Kierowcy niestety zapominają o jednej z zasad ruchu drogowego, czyli przepisie dotyczącym odwołania ograniczenia prędkości przez skrzyżowanie. Na al. Solidarności nie ma powtórzenia „70” za zjazdem z al. Warszawskiej. Miejsce to jest skrzyżowaniem, więc zjazd z al. Warszawskiej odwołuje „70”, a w obszarze zabudowanym obowiązuje 50 km/h. W miejscu tym nie ma znaku powtórzenia i zgodnie z przepisami kierowcy zobowiązani są jechać 50 km/h. Pomijamy już fakt, że wjeżdżając do Lublina, co chwila mamy inne ograniczenie prędkości i kierowcy nie zwracają uwagi na „niezauważalne” skrzyżowanie al. Solidarności z al. Warszawską.

 

 

(fot. wideo nadesłane Cezary – dziękujemy!)

198 komentarzy

  1. Pozdrawiam Andrzeja DUDĘ !!!!

    • I całą jego partię i Ojca Rydzyka i Jacka Kurskiego i Dwie Wieże i W ogóle wszystko pozdrawiam.

  2. te ograniczenia są tam idiotycznie nieżyciowe, nie ma uzasadnienia, żeby nie było ograniczenia choćby do 70, trasa dwujezdniowa jakich wiele w mieście i do 50? na zachodzie 50 jest w przypadku robót drogowych, kolejny bezsens, na prawdę nie trzeba być piratem i gnać na łeb na szyję, żeby dostać mandat, wystarczy jechać rozsądnie adekwatnie do drogi i bezpieczeństwa, równie dobrze mogliby postawić 40 albo 30

  3. Piszę o tym od 1,5 roku.Celowa robota,taki układzik przy wódeczce.Czyli jeszcze raz,Rozbój w biały dzień !!!

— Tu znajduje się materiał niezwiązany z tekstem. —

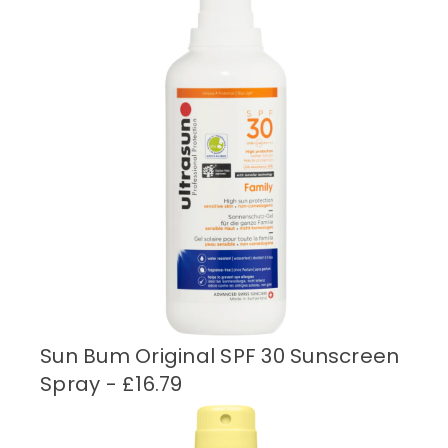
Sun Bum Original SPF 30 Sunscreen
Spray - £16.79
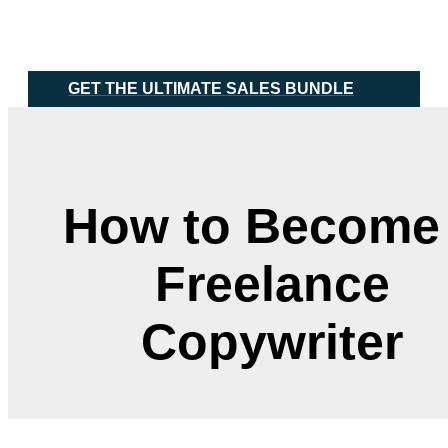
Skip
Main
to
Menu
content
GET THE ULTIMATE SALES BUNDLE
How to Become
Freelance
Copywriter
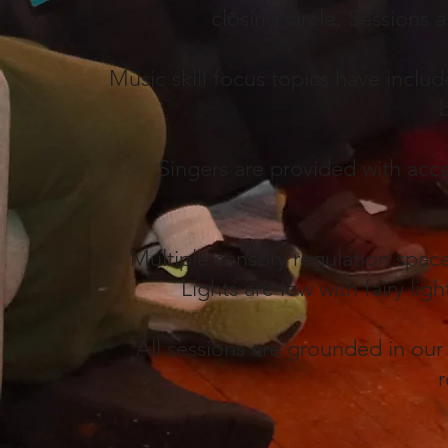
closing circle. Sessions 
Music skill focus topics have incl
Singers are provided with acce
Multiple sensory regulation spac
Lights are low with fairy li
All sessions are grounded in our
r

    • No to teraz może ktoś się obudzi i chociażby uda się przywrócić znaki ograniczenia do 50 km/h które ustawione były tam jeszcze w 2018 r.

  4. Przypuśćmy, że jadę na tym odcinku samochodem autonomicznym. Kamera rejestruje ograniczenie 70 km/h kilkaset metrów wcześniej, następnie nie występują żadne znaki pionowe lub poziome informujące o wjeździe na skrzyżowanie. Czy w tej sytuacji mandat wysokości 200zł powinien być wystawiony osobie siedzącej za kierownicą lecz nie kierującej pojazdem, czy raczej skierowany do właściciela marki pojazdu?

    • A nie, jest znak pionowy. Nie było pytania.

      • Nie wiem czy samochód autonomiczny po znaku informującym o skrzyżowaniu zmieni prędkość do 50 km/h, obawiam się że nie. Posiadam auto które czyta znaki i w tym miejscu w dalszym ciągu pokazuje 70km/h.

      • Poprawa Bezpieczeństwa

        Posiadam auto które czyta znaki i pokazuje tam 70 km/h i przypuszczam że autonomiczny zrobiłby to samo w innym wypadku musiałby pamiętać że wjechał w teren zabudowany 3 kilometry wcześniej.

  5. Znający przepisy

    Proszę Państwa – wszystko jest w porządku, nie potrzebnie robi się zamieszanie z czegoś co jest oczywiste (jak widać dla większości nieoczywiste)
    Skrzyżowanie – przecięcie się w jednym poziomie dróg mających jezdnię, ich połączenie lub rozwidlenie, łącznie z powierzchniami utworzonymi przez takie przecięcia, połączenia lub rozwidlenia; określenie to nie dotyczy przecięcia, połączenia lub rozwidlenia drogi twardej z drogą gruntową, z drogą stanowiącą dojazd do …
    I tu istotne stwierdzenie, o którym większość kierowców zapomina, a raczej nie wie „….połączenie lub rozwidlenie….” Jest to również skrzyżowanie odwołujące ograniczenie a w związku z tym nie trzeba stawiać tam ograniczenia do 50, gdyż z automatu wynika to z przepisu. Pozdrawiam.

    • No to idąc tym tokiem rozumowania skoro jest znak STOP w wielu miejscach gdzie dochodziło do zdarzeń drogowych niepotrzebne jest robienie pasów poziomych poprzecznych w kolorze czerwonym tak żeby poprawić bezpieczeństwo bo przecież tam jest STOP. Chyba wszystkim powinno zależeć na poprawie bezpieczeństwa na drodze???

      Jeszcze w 2018 r. był tam znak ograniczenia do 50 km/h , po co został zdjęty???

  6. Znający przepisy

    Dodam tylko, że na Witosa jest tak samo i nie jest to celowe aby za połączeniem bądź rozwidleniem łapać za przekroczenie prędkości – to wynika z bezpieczeństwa….gdy jest połączenie dróg jeden pojazd jedzie np.70km/h a drugi dojeżdżający załóżmy „nitką”z prawej strony” musi się włączyć na 70-ke, więc po pierwsze uzasadnieniem są tu względy bezpieczeństwa a po drugie jeśli lewym pasem ciśnie auto 100km/h a z prawej dojeżdża ten co jedzie 50km/h z automatu zmusza to kierującego jadącego prawidłowo do znacznego przekroczenia prędkości, aby mógł sprawnie włączyć się na pas, którym auta jadą dużo szybciej . Ot cała filozofia

  7. Nie za bardzo rozumiem sens tego artykułu i jego bohatera. Jest 70 a on jedzie 113 i uważa że on jest pokrzywdzony bo policja stwierdziła że tam jest 50. Gdyby poruszał się 70 to pewnie by to nawet nie zatrzymali.